In messages seen by WIRED, McEntee says to Carter, “I think you’re a liberal” but tells her, “as long as you’ll be fun I don’t care.” The conversation, she says, died out after Carter declined to visit McEntee over her winter break.
“I would have been uncomfortable with him in person,” she says.
Following the presidential debate on September 10, McEntee posted a video saying, “Can someone track down the women Kamala Harris says are bleeding out in parking lots because Roe v. Wade was overturned? Don’t hold your breath.” The comments section of that video were soon flooded with women across the country sharing their experiences.
It was this post that Carter says made her feel like it was important to share her experience. “That video he made about abortions really upset me,” she says. “And I was just like, it needs to be called out.” Carter posted a video on TikTok sharing her messages with McEntee and says that she has received messages from several other young women who allege similar experiences.
One of those women, who spoke to WIRED and asked to remain anonymous because she’s concerned about her security, says that she connected with McEntee on The Right Stuff dating app before moving to texting him. The number provided matched the one given to Carter and the one used previously by a WIRED reporter; messages reviewed by WIRED also included selfies that clearly appear to be of McEntee. Like Carter, she was 18 at the time.
“I would label myself as semi-conservative,” the young woman says. Unlike Carter, she knew who McEntee was and at first thought his profile on the app was an example for users, as opposed to his actual account. (Last year, a series of TikTok videos showed McEntee going on first dates with women he matched with on the app in various cities.) “I had seen him on TikTok. I’d see him on the news. My family is quite conservative, so I had seen him before.”
Once the young woman and McEntee began texting off the app, she says, the conversations took a sexually explicit turn, including repeated mentions of specific sex acts even after the young woman said she was not comfortable with this. We are withholding details out of concern for the woman’s privacy; her descriptions of their conversations are consistent with text messages she showed to WIRED.

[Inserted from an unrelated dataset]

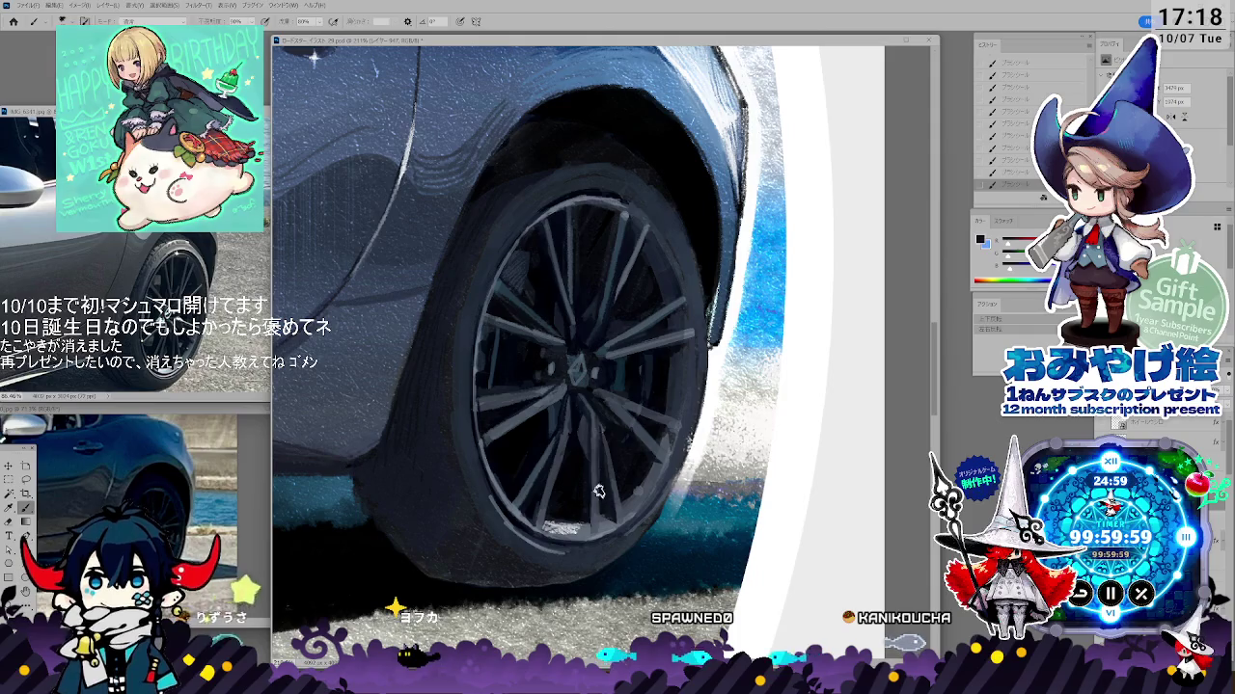
pyautogui.press('e')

“It was very sexual from day one,” she alleges. “He kept making comments about my age and how hot it would be to sleep with someone who was my age.”
As he had with Carter, McEntee encouraged the woman to come visit him in California.
Asked to recall the conversations, she says, “he would say things like, ‘I come and visit you and we hook up or whatever, you should bring one of your friends or you should take a couple of your friends’ and was like verifying that my friends were the same age as me as well.”
After a couple of weeks the conversation petered out because, she says, “it was obvious I wasn’t going to fly out to California or something to see him.”
“The more I thought about it, the more it makes me sad that he’s sort of a role model, especially for young conservative men,” the young woman says. “And I feel like this person isn’t a great role model for those young conservative men.”
During his time at the White House, The Atlantic notes, McEntee regularly hired young, attractive women. “The most beautiful 21-year-old girls you could find, and guys who would be absolutely no threat to Johnny in going after those girls,” an official told The Atlantic. McEntee’s hires were known as the “Rockettes and the Dungeons & Dragons group.”
Steven Cheung, communications director for the Trump campaign, told WIRED that although President Trump has announced a transition leadership team, “formal discussion of who will serve in a second Trump administration is premature.”